Il est vrai que ce nombre est passé de 9 en 1999 à 7 en 2004 et en 2009. Mais il s’agit d’une diminution légère, que l’on ne peut pas véritablement qualifier de significative.
En outre, la loi du 11 avril 2003 comprend des dispositions qui favorisent les petits partis : cette loi a notamment supprimé le cautionnement exigé lors de la présentation des listes et a abaissé à 3 % le seuil des suffrages requis pour le remboursement des dépenses électorales et des frais de propagande.
Je ferai également observer qu’entre 1979, date de la première élection dans le cadre de la circonscription unique, et 1999, celle de la dernière élection dans ce cadre, le nombre de listes présentées aux élections européennes est passé de 11 à 20. Aux élections européennes de 2004 et 2009, le nombre total de listes présentées dans le cadre des huit circonscriptions interrégionales a été respectivement de 169 et 161, soit en moyenne une vingtaine de listes par circonscription, nombre identique à celui des deux dernières élections européennes organisées dans le cadre de la circonscription unique.
S’agissant des candidats élus, le nombre de listes représentées au Parlement européen a été de 4 aux élections de 1979 et 1984, de 6 pour celles de 1994 et 1999, de 8 pour celles de 2004 et de 6 pour celles de 2009.
Ces chiffres montrent bien, mesdames, messieurs les sénateurs, que n’est pas vraiment fondée l’affirmation selon laquelle la disparition de la circonscription unique aurait eu pour conséquence une marginalisation des petites formations politiques.
Les signataires de la proposition de loi critiquent, en troisième lieu, le découpage des huit circonscriptions au motif qu’il ne correspondrait à aucune réalité locale.
Tout au contraire, je le répète, le découpage de ces ensembles interrégionaux, plutôt consensuel et conforme aux exigences du droit européen et de la jurisprudence du Conseil constitutionnel, se caractérise par une cohérence géographique et institutionnelle : leurs populations sont relativement homogènes et les regroupements opérés ne sont pas vraiment contestés.

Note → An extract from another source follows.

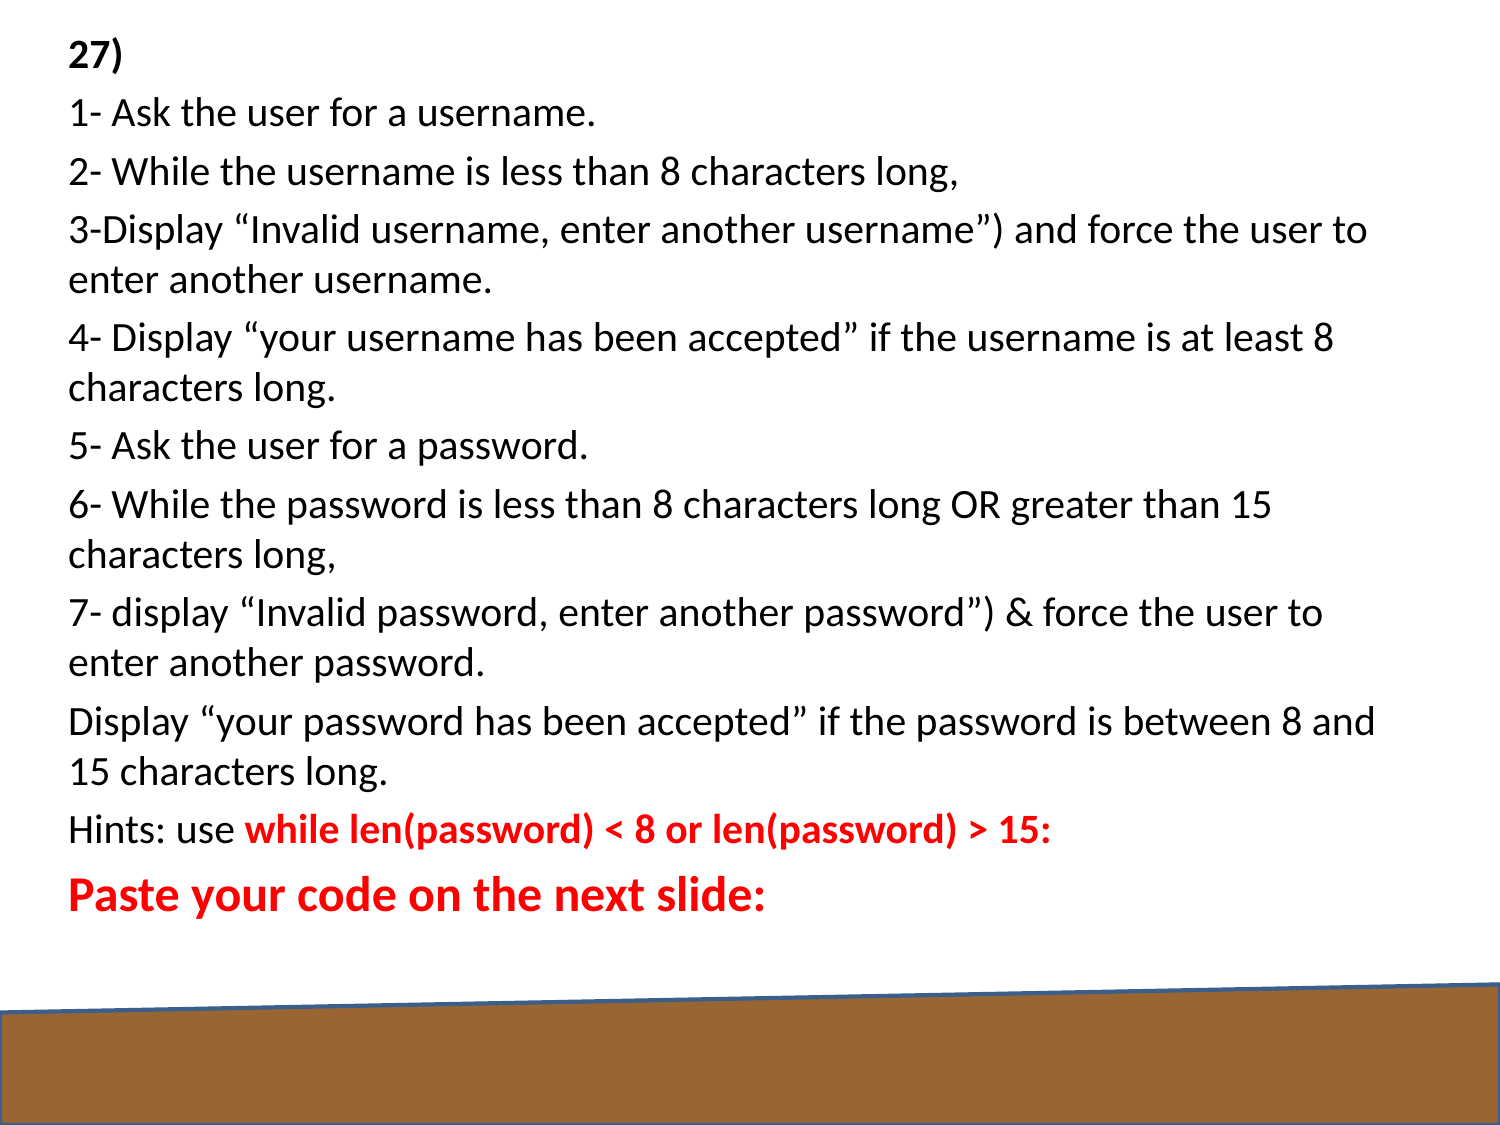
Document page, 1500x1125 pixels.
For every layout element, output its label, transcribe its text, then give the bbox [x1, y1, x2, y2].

list 27) 1- Ask the user for a username. 2- While the username is less than 8 characters long, 3-Display “Invalid username, enter another username”) and force the user to enter another username. 4- Display “your username has been accepted” if the username is at least 8 characters long. 5- Ask the user for a password. 6- While the password is less than 8 characters long OR greater than 15 characters long, 7- display “Invalid password, enter another password”) & force the user to enter another password. Display “your password has been accepted” if the password is between 8 and 15 characters long. Hints: use while len(password) < 8 or len(password) > 15: Paste your code on the next slide: [53, 19, 1404, 762]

Les signataires de la proposition de loi invoquent enfin la complexité du mode de scrutin. Cette critique pourrait éventuellement être admise si avait été maintenue dans la loi du 11 avril 2003 la division des circonscriptions interrégionales, envisagée initialement, en sections correspondant aux régions métropolitaines et ayant chacune un nombre déterminé de sièges. Mais ce n’est pas le cas.
Nous sommes, en réalité, en présence d’un mode de scrutin très simple, à un seul tour, sans attribution de prime majoritaire et avec une répartition des sièges à la représentation proportionnelle pour les listes ayant obtenu au moins 5 % des suffrages exprimés.
Mesdames et messieurs les sénateurs, la création par la loi du 11 avril 2003 de circonscriptions interrégionales n’a probablement pas répondu à toutes les ambitions que le législateur de l’époque avait mises en elle. Cependant, je vous rappelle que nous n’avons connu que deux élections européennes depuis 2003. Cette expérience est un peu courte pour permettre de porter un jugement positif et définitif sur la régionalisation du mode de scrutin.
En revanche, revenir à la circonscription unique serait, à coup sûr, s’exposer aux critiques toujours pertinentes dont celle-ci avait fait l’objet avant 2003. Nous avons aujourd’hui, dans toutes les formations politiques, des élus dont la légitimité territoriale est plus grande et qui sont moins dispersés dans les groupes politiques du Parlement de Strasbourg.
Un retour à la situation antérieure serait, en outre, contraire à la volonté, exprimée par la majorité de cette assemblée en 2002 et non remise en cause depuis lors, en faveur de la mise en place de plusieurs circonscriptions dans les États membres ayant une population de plus de 20 millions d’habitants.
En conséquence, je vous invite, mesdames et messieurs les sénateurs, comme l’a fait il y a un instant votre rapporteur, à ne pas adopter cette proposition de loi.